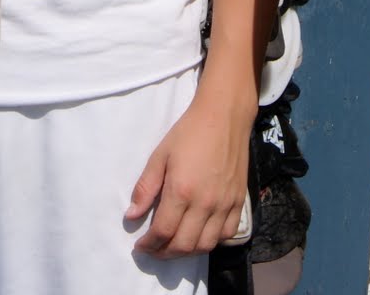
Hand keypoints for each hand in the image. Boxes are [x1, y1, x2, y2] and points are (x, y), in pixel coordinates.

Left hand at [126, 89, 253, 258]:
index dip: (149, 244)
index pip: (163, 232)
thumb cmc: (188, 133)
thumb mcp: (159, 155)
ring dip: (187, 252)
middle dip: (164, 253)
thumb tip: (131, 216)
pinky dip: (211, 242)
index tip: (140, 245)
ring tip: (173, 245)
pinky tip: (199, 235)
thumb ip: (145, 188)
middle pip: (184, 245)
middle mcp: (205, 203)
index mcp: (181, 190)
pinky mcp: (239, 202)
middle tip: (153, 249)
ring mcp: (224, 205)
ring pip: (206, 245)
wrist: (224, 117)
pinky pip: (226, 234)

:::

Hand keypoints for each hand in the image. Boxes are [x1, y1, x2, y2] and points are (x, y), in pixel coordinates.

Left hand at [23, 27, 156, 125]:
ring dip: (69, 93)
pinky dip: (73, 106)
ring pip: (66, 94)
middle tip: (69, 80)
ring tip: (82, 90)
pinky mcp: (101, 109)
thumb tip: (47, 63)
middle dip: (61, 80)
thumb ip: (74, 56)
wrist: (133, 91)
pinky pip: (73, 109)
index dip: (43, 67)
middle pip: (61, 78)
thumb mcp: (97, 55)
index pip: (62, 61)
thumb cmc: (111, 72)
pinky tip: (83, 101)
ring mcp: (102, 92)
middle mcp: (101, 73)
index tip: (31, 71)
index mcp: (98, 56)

:::

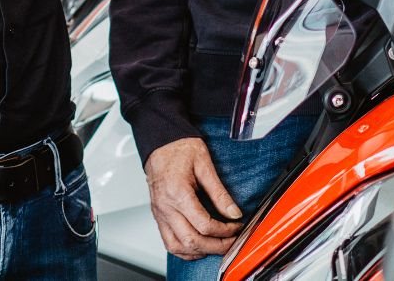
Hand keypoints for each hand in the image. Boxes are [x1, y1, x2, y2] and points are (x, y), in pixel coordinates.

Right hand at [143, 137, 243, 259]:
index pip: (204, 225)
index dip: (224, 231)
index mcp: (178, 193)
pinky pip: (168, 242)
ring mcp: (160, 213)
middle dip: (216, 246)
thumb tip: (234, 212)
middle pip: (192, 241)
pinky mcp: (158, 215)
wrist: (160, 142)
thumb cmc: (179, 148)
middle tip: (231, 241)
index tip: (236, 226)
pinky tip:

:::

Search the material above for the word "ring", and return each line that holds it.

ring dip: (187, 252)
ring tip: (173, 245)
ring mcp: (224, 205)
ring pip: (206, 245)
ring dip: (69, 93)
ring pip: (66, 94)
ring tip: (82, 90)
ring mcp: (102, 92)
ring mcp: (160, 213)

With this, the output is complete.